Agora, nesta mercearia orçamental, o governo está a provar do seu próprio veneno, pelas expectativas que criou, aos portugueses e ao PCP e BE em particular. E está de mãos atadas. Simplesmente porque não é possível permitir a reforma antecipada a todos os que têm mais de 60 anos sem penalizações pesadas. O ministro da Segurança Social deu uma medida das necessidades se isso fosse feito: As contribuições para a Segurança Social teriam de aumentar cinco pontos percentuais. Leram bem. Cinco pontos percentuais face aos 23,75% que as empresas pagam e aos 11% que os trabalhadores pagam.
Vamos por partes: Para que serve o regime da reforma antecipada? Não é para ser usado ao livre arbítrio de cada um, serve para premiar aqueles que começaram a trabalhar muito cedo, até antes dos 18 anos, a idade legal para a maioridade. Se um trabalhador quer reformar-se antes da idade legal, deve poder ter essa opção, mas tem de estar disposto a pagar por isso, com uma penalização relevante na sua pensão. Porquê? Porque estará mais anos a receber pensão, financiada, é preciso dizê-lo, por quem está a trabalhar, não pelos seus descontos. Esses já foram usados para pagar a pensão de quem estava reformado à data.
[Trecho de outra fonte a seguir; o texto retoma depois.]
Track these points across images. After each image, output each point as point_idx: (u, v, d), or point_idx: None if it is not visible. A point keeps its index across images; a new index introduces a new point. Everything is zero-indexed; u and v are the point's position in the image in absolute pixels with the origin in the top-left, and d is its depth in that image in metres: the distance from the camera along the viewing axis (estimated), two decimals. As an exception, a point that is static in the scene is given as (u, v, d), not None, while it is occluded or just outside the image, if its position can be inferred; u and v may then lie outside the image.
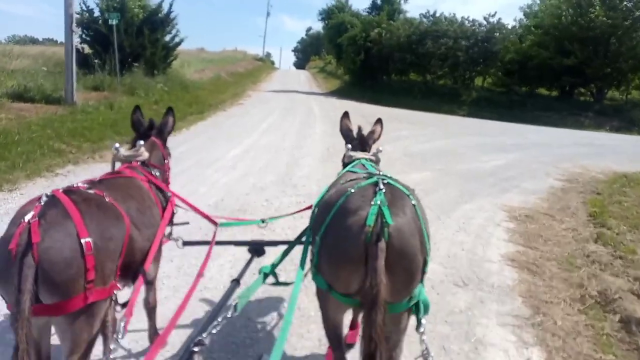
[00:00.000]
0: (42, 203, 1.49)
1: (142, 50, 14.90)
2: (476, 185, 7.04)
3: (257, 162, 7.26)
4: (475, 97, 22.63)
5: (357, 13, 29.96)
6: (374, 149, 2.71)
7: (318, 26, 61.78)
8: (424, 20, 24.94)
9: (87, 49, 14.75)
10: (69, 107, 9.22)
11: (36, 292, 1.36)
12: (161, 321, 2.53)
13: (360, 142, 2.67)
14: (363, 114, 16.39)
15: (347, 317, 2.24)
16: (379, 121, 2.87)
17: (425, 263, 1.64)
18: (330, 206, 1.72)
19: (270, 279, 2.07)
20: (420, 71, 25.27)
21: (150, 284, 2.36)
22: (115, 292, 1.66)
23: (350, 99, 22.84)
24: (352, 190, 1.71)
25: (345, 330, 2.20)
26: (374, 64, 26.03)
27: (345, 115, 2.87)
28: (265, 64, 53.69)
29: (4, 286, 1.43)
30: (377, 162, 2.56)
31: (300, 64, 78.71)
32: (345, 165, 2.49)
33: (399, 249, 1.52)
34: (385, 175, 1.85)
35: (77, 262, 1.43)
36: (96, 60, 13.13)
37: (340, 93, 26.53)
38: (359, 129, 2.75)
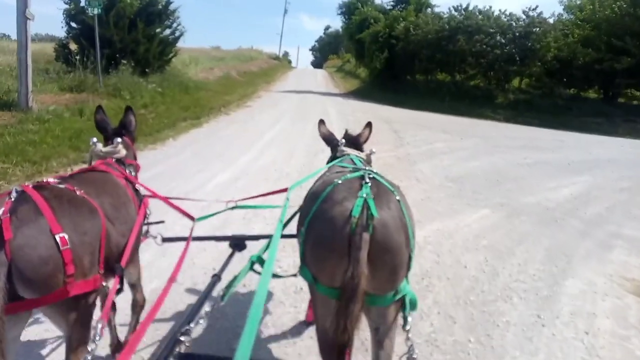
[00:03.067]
0: (12, 199, 1.43)
1: (135, 46, 13.03)
2: (561, 235, 4.83)
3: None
4: (512, 99, 20.09)
5: (381, 7, 27.57)
6: (367, 150, 2.60)
7: (337, 25, 60.00)
8: (455, 14, 22.46)
9: (75, 45, 13.01)
10: (20, 114, 7.31)
11: (13, 290, 1.34)
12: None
13: (351, 142, 2.61)
14: (387, 118, 14.20)
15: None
16: (368, 125, 2.82)
17: (410, 259, 1.60)
18: (317, 196, 1.70)
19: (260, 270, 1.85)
20: (449, 70, 22.80)
21: (134, 286, 2.34)
22: (103, 284, 1.63)
23: (370, 100, 20.66)
24: (339, 182, 1.70)
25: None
26: (397, 63, 23.73)
27: (321, 122, 2.86)
28: (281, 62, 51.96)
29: None
30: (368, 162, 2.40)
31: (317, 63, 77.22)
32: (333, 159, 2.46)
33: (383, 242, 1.49)
34: (371, 170, 1.85)
35: (54, 257, 1.41)
36: (77, 57, 11.27)
37: (359, 94, 24.33)
38: (346, 131, 2.73)
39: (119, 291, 1.77)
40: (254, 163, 6.88)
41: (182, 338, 1.50)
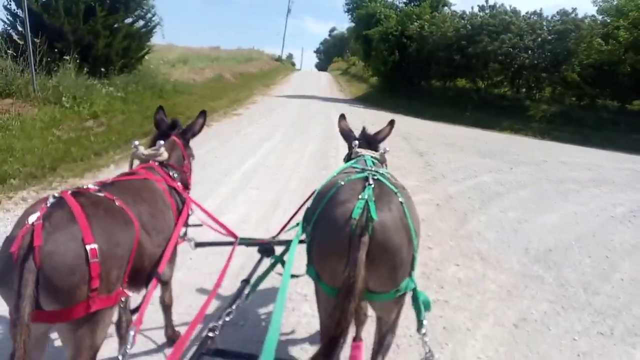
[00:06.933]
0: (49, 205, 1.41)
1: (94, 39, 10.44)
2: None
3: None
4: (550, 111, 17.32)
5: (392, 4, 24.89)
6: (381, 148, 2.55)
7: (342, 27, 57.57)
8: (478, 13, 19.77)
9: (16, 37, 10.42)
10: None
11: (37, 298, 1.28)
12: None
13: (366, 140, 2.58)
14: (405, 133, 11.23)
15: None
16: (391, 123, 2.73)
17: (413, 259, 1.64)
18: (322, 197, 1.76)
19: (281, 270, 1.93)
20: (471, 76, 20.08)
21: (165, 284, 2.31)
22: (123, 298, 1.56)
23: (380, 108, 18.00)
24: (342, 183, 1.75)
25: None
26: (410, 65, 21.09)
27: (342, 117, 2.82)
28: (284, 64, 49.50)
29: (5, 291, 1.35)
30: (382, 161, 2.40)
31: (322, 66, 75.00)
32: (349, 157, 2.49)
33: (382, 244, 1.53)
34: (377, 172, 1.87)
35: (80, 268, 1.35)
36: (9, 51, 8.65)
37: (367, 100, 21.71)
38: (364, 129, 2.68)
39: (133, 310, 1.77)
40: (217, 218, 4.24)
41: (210, 334, 1.59)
As reformas antecipadas estiveram congeladas durante o período da troika e, quando regressaram, tinham condições tão penalizadoras, com cortes que chegavam aos 50% da pensão prevista, que poucos foram os que a pediram. Agora, o governo está a libertar o acesso às reformas antecipadas para as carreiras contributivas mais longas, com pelo menos 40 anos. Mas como criou a ideia de que estava a dar muito mais do que isso, tem agora de se explicar. E explicar no último orçamento antes das eleições que, afinal, o que andou a dizer sobre a sustentabilidade da Segurança Social foi um engodo, ou uma vigarice política.
Carlos César, o presidente-do-PS-que-antecipa-as-decisões-do-governo, já veio dizer que o grupo parlamentar vai mudar estas regras. O ministro, aflito com estas ideias e o seu impacto orçamental, veio acrescentar um ponto a este conto. Haverá um regime transitório para os que se querem reformar sem penalizações, por exemplo, para aqueles que têm 61 anos e 40 de descontos (escolha o exemplo que quiser, caro leitor). É mentira, este regime transitório é definitivo, vamos ter de trabalhar mais, durante mais anos, para pagarmos o sistema social que temos hoje. E se alguém disser o contrário, estará a mentir, ou vai agravar os problemas da Segurança social. Os seus problemas, e os dos seus filhos e netos.